L'employé dispose de 90 jours à compter de la date où les mesures sont prises contre lui pour déposer une plainte auprès du Conseil. Pour bénéficier de la protection du Code, vous devez avoir observé la marche à suivre prescrite.
Si vous en appelez auprès du Conseil en alléguant que des mesures disciplinaires ont été prises contre vous parce que vous vous êtes prévalu de votre droit de refus, il appartiendra à votre employeur de faire la preuve que tel n'est pas le cas.
La décision du Conseil sera finale.
Toutefois, vous pouvez faire appel à la décision du Conseil à la Cour fédérale.
RAPPELEZ-VOUS BIEN CECI :
Il est très important d'observer la marche à suivre quand vous refusez d'exécuter un travail dangereux.

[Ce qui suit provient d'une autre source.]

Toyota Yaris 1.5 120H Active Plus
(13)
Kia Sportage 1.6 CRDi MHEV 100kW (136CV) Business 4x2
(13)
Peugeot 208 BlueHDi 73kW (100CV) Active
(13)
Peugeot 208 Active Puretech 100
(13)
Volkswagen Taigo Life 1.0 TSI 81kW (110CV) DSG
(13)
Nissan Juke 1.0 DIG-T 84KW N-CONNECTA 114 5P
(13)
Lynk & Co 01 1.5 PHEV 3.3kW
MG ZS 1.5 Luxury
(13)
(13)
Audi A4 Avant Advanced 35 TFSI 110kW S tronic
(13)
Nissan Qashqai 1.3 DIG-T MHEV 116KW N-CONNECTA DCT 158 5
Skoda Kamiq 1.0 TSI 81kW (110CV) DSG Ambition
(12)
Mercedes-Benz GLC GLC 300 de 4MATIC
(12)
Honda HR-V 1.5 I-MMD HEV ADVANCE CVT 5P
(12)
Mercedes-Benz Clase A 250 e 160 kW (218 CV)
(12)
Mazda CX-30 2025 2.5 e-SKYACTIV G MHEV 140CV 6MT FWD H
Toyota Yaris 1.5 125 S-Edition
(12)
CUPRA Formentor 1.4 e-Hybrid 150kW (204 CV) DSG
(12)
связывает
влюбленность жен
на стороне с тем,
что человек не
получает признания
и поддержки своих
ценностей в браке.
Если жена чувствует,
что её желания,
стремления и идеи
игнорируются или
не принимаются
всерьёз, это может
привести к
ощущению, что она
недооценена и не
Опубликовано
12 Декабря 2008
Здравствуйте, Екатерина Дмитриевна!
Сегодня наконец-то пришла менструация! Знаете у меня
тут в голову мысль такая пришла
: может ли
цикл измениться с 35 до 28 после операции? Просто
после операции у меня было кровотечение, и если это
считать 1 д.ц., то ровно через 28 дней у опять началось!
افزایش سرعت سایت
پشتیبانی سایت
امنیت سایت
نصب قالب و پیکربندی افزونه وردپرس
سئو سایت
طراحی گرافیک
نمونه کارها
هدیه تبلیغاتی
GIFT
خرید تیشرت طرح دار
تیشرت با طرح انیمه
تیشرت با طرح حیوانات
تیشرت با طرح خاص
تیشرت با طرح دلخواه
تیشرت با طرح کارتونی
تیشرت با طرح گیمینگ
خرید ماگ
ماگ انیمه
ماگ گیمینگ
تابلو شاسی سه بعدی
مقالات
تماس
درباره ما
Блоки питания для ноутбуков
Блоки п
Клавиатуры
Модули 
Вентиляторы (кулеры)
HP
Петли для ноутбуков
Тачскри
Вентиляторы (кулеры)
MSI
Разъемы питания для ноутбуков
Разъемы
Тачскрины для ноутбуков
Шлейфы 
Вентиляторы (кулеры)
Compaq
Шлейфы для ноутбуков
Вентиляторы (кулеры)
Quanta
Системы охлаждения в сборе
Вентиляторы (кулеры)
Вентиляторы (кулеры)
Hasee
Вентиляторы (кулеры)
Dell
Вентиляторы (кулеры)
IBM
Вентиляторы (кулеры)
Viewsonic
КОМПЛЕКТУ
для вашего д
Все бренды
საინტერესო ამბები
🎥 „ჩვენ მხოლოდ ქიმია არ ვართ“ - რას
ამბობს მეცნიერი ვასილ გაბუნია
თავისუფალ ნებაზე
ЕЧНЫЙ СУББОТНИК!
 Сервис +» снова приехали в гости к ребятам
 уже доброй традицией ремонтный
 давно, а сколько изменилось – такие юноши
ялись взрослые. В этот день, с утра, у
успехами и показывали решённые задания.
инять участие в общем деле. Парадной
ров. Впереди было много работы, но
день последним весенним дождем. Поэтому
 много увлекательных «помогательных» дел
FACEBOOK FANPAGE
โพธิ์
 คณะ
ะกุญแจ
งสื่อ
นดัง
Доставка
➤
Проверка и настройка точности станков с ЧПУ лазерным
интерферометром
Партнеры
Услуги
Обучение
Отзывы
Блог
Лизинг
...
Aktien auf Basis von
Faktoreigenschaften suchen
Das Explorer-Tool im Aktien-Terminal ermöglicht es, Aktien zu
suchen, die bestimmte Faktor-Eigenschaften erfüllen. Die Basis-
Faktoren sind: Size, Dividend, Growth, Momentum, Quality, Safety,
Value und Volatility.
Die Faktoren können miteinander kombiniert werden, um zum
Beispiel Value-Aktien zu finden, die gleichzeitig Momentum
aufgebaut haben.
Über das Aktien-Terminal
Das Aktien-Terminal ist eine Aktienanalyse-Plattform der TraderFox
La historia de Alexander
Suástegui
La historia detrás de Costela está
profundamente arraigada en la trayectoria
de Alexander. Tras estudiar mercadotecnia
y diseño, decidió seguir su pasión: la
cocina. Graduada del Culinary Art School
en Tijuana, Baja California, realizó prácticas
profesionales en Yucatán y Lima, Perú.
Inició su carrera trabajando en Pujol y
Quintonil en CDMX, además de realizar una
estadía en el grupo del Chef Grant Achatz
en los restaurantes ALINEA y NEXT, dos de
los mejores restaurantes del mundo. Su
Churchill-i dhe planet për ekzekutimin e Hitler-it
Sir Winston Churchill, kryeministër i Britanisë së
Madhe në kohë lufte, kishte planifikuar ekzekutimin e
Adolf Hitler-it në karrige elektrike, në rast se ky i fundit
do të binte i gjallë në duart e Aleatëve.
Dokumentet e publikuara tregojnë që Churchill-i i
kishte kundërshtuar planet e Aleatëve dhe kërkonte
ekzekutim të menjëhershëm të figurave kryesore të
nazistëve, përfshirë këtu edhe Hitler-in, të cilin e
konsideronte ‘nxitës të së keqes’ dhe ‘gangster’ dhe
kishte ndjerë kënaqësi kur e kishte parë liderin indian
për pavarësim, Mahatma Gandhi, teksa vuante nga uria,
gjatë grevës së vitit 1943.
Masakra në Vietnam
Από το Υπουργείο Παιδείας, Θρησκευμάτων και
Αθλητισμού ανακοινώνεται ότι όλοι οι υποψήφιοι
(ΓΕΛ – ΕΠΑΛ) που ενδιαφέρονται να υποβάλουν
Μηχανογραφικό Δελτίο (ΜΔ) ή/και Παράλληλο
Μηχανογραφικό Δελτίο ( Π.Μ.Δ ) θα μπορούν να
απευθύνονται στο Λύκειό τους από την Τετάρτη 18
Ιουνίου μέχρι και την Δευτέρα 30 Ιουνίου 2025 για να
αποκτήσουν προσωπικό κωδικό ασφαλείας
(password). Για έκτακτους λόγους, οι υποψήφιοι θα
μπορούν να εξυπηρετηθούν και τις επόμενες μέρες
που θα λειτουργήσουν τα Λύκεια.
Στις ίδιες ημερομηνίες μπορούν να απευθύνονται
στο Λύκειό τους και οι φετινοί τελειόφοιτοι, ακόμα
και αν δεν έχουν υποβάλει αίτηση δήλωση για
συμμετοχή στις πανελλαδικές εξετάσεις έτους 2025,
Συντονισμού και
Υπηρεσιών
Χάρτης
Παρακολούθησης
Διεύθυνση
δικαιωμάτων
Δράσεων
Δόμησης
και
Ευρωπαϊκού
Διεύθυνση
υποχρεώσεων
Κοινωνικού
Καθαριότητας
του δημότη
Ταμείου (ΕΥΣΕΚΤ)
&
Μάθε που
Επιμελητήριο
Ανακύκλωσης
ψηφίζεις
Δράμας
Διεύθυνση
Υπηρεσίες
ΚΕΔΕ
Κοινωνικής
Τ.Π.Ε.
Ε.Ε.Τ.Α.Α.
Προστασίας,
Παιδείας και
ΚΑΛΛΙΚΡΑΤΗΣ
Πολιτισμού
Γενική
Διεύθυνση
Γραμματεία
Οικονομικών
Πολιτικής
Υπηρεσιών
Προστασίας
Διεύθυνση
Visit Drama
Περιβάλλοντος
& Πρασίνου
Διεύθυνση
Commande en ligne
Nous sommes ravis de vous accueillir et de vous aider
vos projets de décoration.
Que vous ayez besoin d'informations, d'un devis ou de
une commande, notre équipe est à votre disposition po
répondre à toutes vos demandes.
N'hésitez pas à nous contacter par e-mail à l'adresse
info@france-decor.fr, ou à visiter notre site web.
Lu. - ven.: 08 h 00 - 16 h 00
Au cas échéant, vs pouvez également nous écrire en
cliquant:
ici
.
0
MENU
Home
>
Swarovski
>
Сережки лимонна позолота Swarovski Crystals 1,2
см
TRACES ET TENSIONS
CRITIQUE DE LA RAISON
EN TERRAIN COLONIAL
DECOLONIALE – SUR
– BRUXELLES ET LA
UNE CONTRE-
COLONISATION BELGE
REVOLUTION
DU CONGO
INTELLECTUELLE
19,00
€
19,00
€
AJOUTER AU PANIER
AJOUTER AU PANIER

Pour exercer votre droit de refus, vous devez avoir des motifs raisonnables de croire qu'il y a une situation dangereuse dans votre lieu de travail ou que l'utilisation d'une machine ou d'une chose présente un danger pour vous ou pour un autre employé.
Il ne faut pas abuser du droit de refuser d'exécuter un travail dangereux. Ce droit n'existe que pour vous protéger.